Honda has devised a way, the first process of its kind, to extract the rare earth metals from used batteries and other products, recycling them to be made into new batteries.
Honda’s NiMH Battery Recycling Scheme
Electric and hybrid electric vehicles, in themselves are, without a doubt, cleaner vehicles. In operation, they have fewer, even zero, emissions when compared to their petroleum-fueled counterparts. Lifecycle emissions, are another matter entirely, and this has led to some controversy as to the greenness of electric vehicles specifically.
Charging from the grid, of course, generates some greenhouse gas emissions depending on the source, but the batteries themselves are also an issue. Greenhouse gases aside, the mining of rare earth metals also generates other kinds of pollution.

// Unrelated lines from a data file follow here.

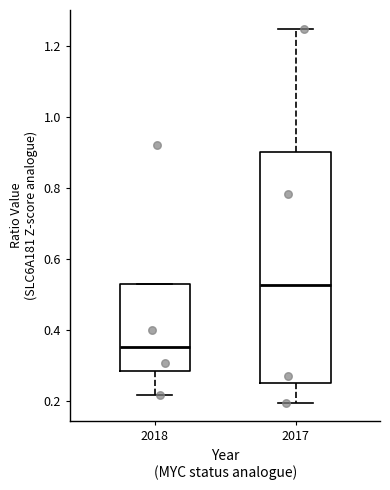

Reading left to right, read every box against the y-axis: the position of its median line, the range the box covers, and the ends of its whiskers. The values are not printed on the chart, so give them approximately, as read against the axis.

2018: median 0.36, box 0.28 to 0.54, whiskers 0.22 to 0.54
2017: median 0.52, box 0.26 to 0.90, whiskers 0.20 to 1.24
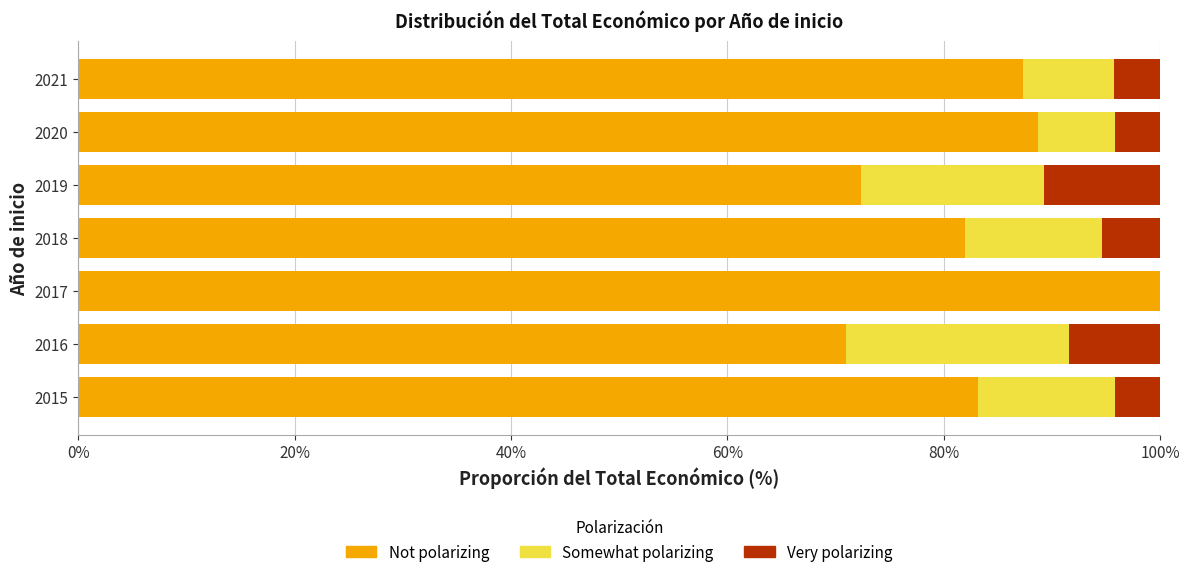

What is the total value across all series at 2018?

100.0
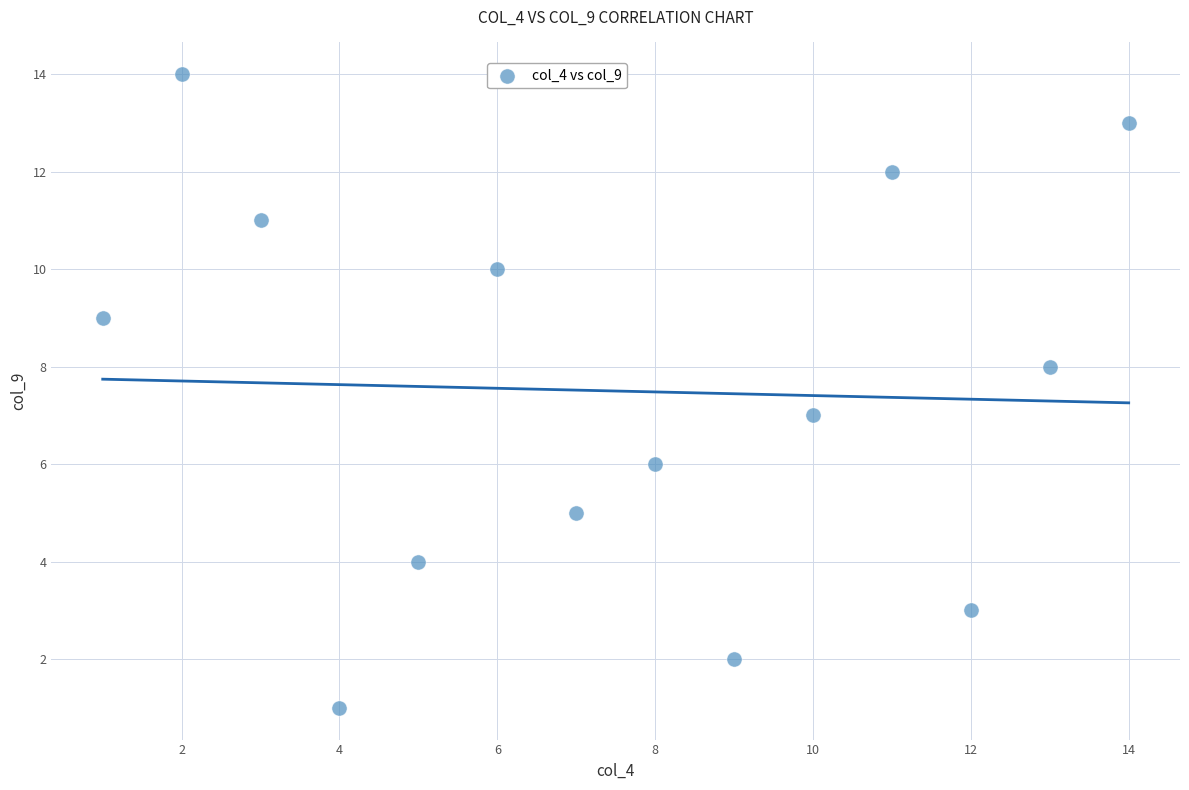

What is the range of Y values (max minus min)?

13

Recycling, though, reduces the need to mine the original materials, such as aluminum, which can often be recycled 100% and turned into new aluminum products, requiring less time and energy, and therefore greenhouse gas emissions, than using raw aluminum ore.
According to Honda, they can extract over 80% of rare earth metals from used batteries at better than 99% purity, which is the same as traded from the mines after refining. The extracted metals are then used to make new electrodes in new batteries, reducing the required new materials to less than 20%.
The first batch of batteries that the process was applied to were batteries from 386 Honda hybrid vehicles that were disabled by the Great East Japan Earthquake and subsequent tsunami, nearing its second anniversary, March 11. Honda plans on expanding the recycling program to include other sourced of rare earth metals, including electric motors and used batteries from dealers and scrap yards.